Sono in molti a pensarla come lui. E del resto i numeri irrobustiscono questa convinzione. La recente gestione dei fondi strutturali ha dimostrato - ma ce n'era ancora bisogno? - che è proprio la frammentazione dei processi decisionali una delle cause maggiori dei ritardi e delle inadempienze dell'Italia verso Bruxelles. Ben 75mila i progetti presentati tra Pon-Fesr nazionali e Pon Fesr regionali. E di essi il 77,4% è rappresentato da microeventi che non superano i 150mila euro di costo rendicontabile. Quasi inutile aggiungere che proprio questa parcellizzazione di risorse finisce per incrociare i problemi di finanza locale derivanti dal taglio dei trasferimenti dello Stato. Non è un caso, ricorda il sito Lavoce.info che «poco più del 32% dei Comuni italiani risulta beneficiario di almeno un progetto finanziato da un programma operativo regionale Fesr. Il dato sale al 62% nelle regioni dell'obiettivo convergenza (quelle del Sud) mentre si arriva al 95% dei Comuni di Puglia, Calabria e Sicilia che attuano progetti con fondi europei.
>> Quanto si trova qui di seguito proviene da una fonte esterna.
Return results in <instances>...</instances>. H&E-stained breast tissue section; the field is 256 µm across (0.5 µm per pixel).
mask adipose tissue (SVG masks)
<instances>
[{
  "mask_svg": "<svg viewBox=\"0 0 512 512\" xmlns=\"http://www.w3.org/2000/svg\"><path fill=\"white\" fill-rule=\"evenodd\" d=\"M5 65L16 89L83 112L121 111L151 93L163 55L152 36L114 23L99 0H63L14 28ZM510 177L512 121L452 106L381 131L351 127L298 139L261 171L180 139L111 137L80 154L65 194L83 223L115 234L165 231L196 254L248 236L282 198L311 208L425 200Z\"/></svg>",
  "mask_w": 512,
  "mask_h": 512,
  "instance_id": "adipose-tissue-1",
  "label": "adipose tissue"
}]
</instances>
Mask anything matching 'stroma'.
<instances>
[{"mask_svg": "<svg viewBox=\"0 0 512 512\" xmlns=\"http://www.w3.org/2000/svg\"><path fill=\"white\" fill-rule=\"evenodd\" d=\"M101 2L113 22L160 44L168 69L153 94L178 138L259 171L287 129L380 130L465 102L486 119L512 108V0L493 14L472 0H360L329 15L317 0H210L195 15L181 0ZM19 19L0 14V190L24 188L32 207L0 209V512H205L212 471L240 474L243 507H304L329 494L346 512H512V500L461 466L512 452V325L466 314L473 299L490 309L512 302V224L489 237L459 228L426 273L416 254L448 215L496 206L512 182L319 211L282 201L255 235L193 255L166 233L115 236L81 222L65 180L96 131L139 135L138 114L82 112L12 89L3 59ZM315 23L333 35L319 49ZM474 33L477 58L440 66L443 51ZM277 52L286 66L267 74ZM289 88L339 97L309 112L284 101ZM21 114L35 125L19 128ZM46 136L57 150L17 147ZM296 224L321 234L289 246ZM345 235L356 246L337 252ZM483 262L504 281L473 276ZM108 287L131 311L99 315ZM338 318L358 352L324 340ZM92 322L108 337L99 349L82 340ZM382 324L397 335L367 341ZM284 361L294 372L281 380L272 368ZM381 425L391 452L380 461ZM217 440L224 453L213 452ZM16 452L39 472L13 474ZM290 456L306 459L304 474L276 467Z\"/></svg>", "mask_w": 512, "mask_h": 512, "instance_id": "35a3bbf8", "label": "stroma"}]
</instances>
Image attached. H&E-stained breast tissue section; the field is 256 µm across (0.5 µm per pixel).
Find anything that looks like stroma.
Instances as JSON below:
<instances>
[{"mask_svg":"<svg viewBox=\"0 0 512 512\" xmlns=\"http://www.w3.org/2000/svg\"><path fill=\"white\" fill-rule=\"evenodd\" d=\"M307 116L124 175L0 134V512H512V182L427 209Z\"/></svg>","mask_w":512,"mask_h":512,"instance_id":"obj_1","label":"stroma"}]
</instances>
Facile allora capire perché è proprio il Sud in testa alla classifica nazionale per le opere incompiute. Il censimento ufficiale è affidato al sito aperto dal ministero dei Trasporti e affidato al sistema Simoi: ma i dati delle Regioni potranno affluire con calma visto che è stata prorogata di sei mesi (fino a tutto il 2013, cioè) la scadenza prevista dal decreto istitutivo dell'allora ministro Passera. Si calcola che in Italia siano almeno 360 le opere di tutte le dimensioni rimaste a metà, non partite affatto o non completate. Dalla Salerno-Reggio Calabria a impianti sportivi, case di riposo, centri polifunzionali e così via. Un problema complesso che di sicuro apre grossi interrogativi sulle risorse che hanno accompagnato certe decisioni.
Dove sono andate a finire quando, ovviamente, era garantita la loro disponibilità? Al momento c'è il web che aiuta a farsi un'idea di questo Paese incompiuto che ha ispirato un progetto, «Incompiuto siciliano» (è la regione con il maggior numero di casi) e un film documentario di un regista francese. Le segnalazioni in rete continuano ad essere tantissime, ma solo il monitoraggio ministeriale potrà fare chiarezza su quante e quali opere pubbliche devono essere catalogate in questa classifica e capire che farne. Ieri sul tema delle grandi opere è intervenuta Susanna Camusso, segretario generale della Cgil. Parlando a Salerno ha detto che «sarebbe un errore pensare solo alle grandi opere. Bisogna guardare a un riscatto integrale del territorio. Penso, ad esempio, alle risorse che servirebbero per la riqualificazione delle periferie e quanta qualità della vita ne determinerebbero in risultati per le città e per le persone. Anche quelle sono opere pubbliche, rappresentano cantieri, lavoro».